Au Togo, mal conduire devient plus dangereux que piller la Patrie
Au Togo, des âmes innocentes tombent pour leur opinion. Certains perdent le droit à la vie pour avoir changé d’avis ou d’opinion. Des enfants soucieux de leur avenir et qui réclamaient leurs enseignants sont tombés. Ceux dévoués à apprendre le métier qui fera d’eux des hommes de demain sont abattus. Ceux-qui sortent pour réclamer la réduction des prix des produits exagérément augmentés (selon eux) sont réduits, à jamais, au silence. Atroce !
Ici, qu’on soit désormais militaire ou civil, on est tous sous la menace de se voir tuer. On peut se faire éliminer comme un lézard dans la rue et ce, au vu et au su de tous.
Le dernier meurtre en date, et qui ferait frémir même un fou, reste celui du jeune Mohamed. Mohamed a choisi de rester noble et digne. Il a compris qu’il n’y a point de sot métier. Il est laveur d’engin. Il en a fait son gagne-pain, pour la survie de sa petite famille. Mais ce 21 Mai, lui sera définitivement fatal, sous le regard impuissant de son fils âgé de quelques années seulement.
Selon des versions concordantes, Mohamed aurait conduit une voiture immatriculée, à vive allure en dépassant des agents dits de l’ordre à Sun City à Lomé. Cela aurait été toute sa faute. Ces agents visiblement n’étaient pas en mission officielle, puisqu‘ils allaient au domicile de l’un d’entre eux. Ils se sont mis à poursuivre, à moto, ce jeune, qui de son gré, a garé la voiture. Ces agents auraient par la suite, souhaité lui retirer les clés de la voiture, ce à quoi il s’est opposé. Dans les altercations, l’un d’eux aurait sorti une arme blanche (un couteau) que le jeune aurait réussi à lui retirer. (Voici ce genre de jeune que nous voudrions voir dans les rangs de nos forces de l’ordre)
Voyant la situation devenant incommode, Mohamed aurait pris la fuite laissant dans la voiture son fils, témoin de la violence des Forces de l’ordre sur son père. C’est donc dans sa course qu’un agent dont nous taisons le nom, n’aurait pas trouvé mieux que de lui tirer dessus et l’atteindre mortellement. Le fils a vu son père s’écrouer sous une balle de celui qui devrait le protéger, en plein jour et sous plusieurs autres regards.
Cette mort, comme je le disais plus haut n’est qu’une énième d’une liste, déjà très longue, dont peuvent se réjouir les forces de l’ordre au Togo.
Suite à cette mort, on a lu et vu des remous par ici et là. Un communiqué du ministère de tutelle a qualifié l’acte de « grave ». Mais au-delà une question toute simple vient au bout de toutes les lèvres : que vaut la vie au Togo?
En effet, le Togo semble rentrer dans une forme de banalisation de la vie humaine. Une affaire aussi grave que portant sur la vie d’un citoyen, n’est « étouffée » que d’un simple communiqué, le genre que les journalistes des chaînes nationales finiront par connaître du bout des lèvres.

> [Consignes]
a) Indiquez si chacune des affirmations suivantes concorde avec l'extrait proposé, en répondant par oui ou par non et en citant les mots décisifs du texte : (i) Mohamed gagnait sa vie comme laveur d'engin ; (ii) les agents se trouvaient en mission officielle au moment des faits ; (iii) Mohamed a laissé son fils dans la voiture en prenant la fuite.
b) D'après l'extrait proposé, par quel terme le communiqué du ministère de tutelle a-t-il qualifié l'acte ?
La liste qui suit n'intervient aucunement dans ce travail.

> [Segment de données]
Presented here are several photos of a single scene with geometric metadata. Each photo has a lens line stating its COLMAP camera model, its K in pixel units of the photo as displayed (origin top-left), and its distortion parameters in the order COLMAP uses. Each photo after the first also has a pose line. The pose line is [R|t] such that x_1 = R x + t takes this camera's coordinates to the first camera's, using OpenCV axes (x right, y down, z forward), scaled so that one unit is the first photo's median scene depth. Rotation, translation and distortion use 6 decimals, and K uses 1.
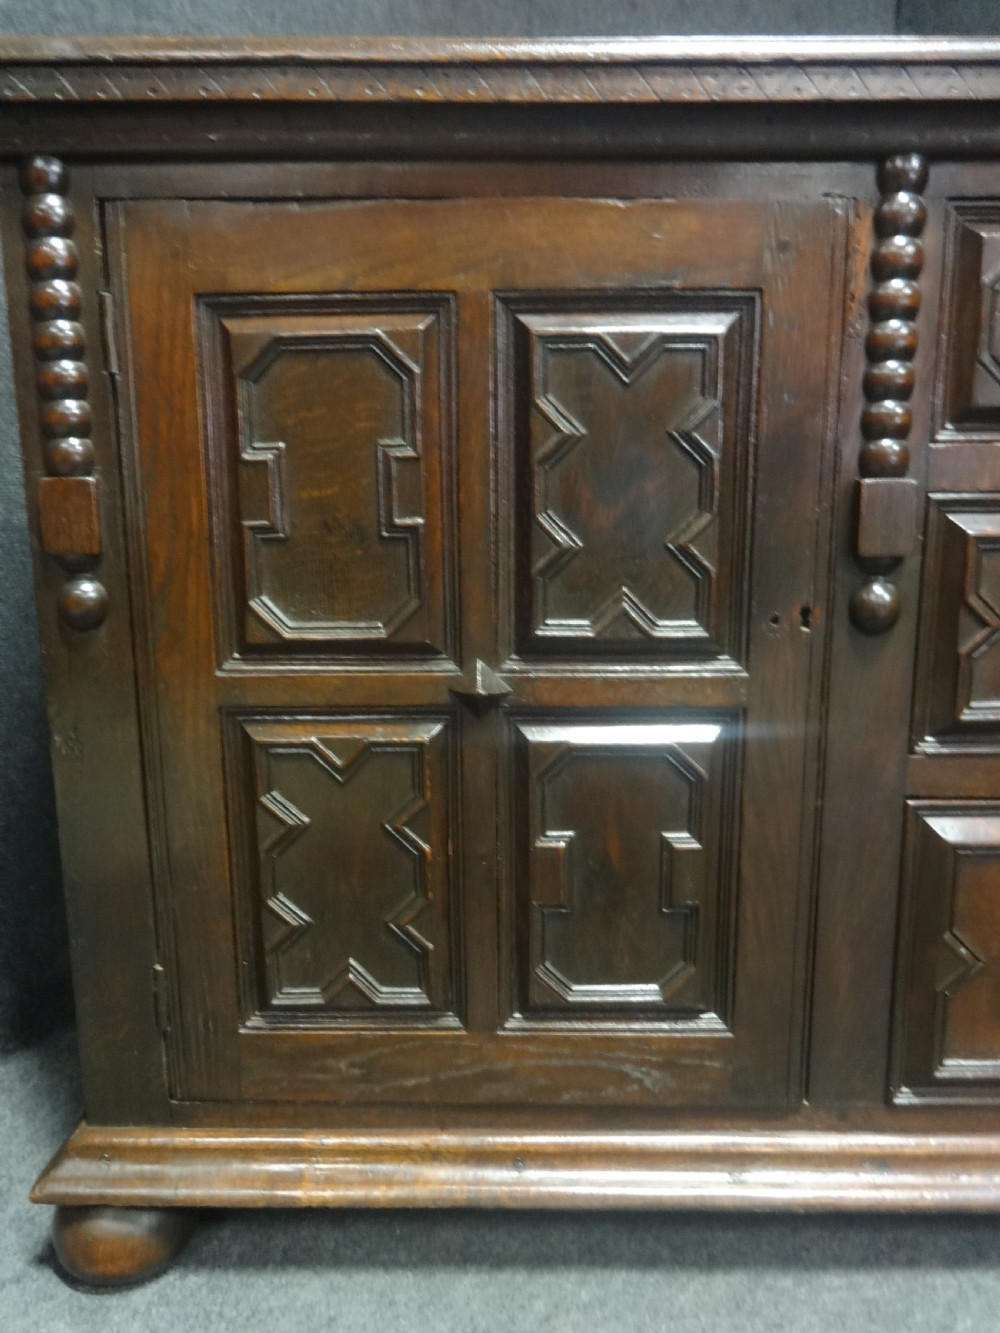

> [Corrigés]
a)
(i) Oui : « Il est laveur d’engin. »
(ii) Non : « Ces agents visiblement n’étaient pas en mission officielle »
(iii) Oui : « Mohamed aurait pris la fuite laissant dans la voiture son fils »

b) Le communiqué l'a qualifié de « grave ».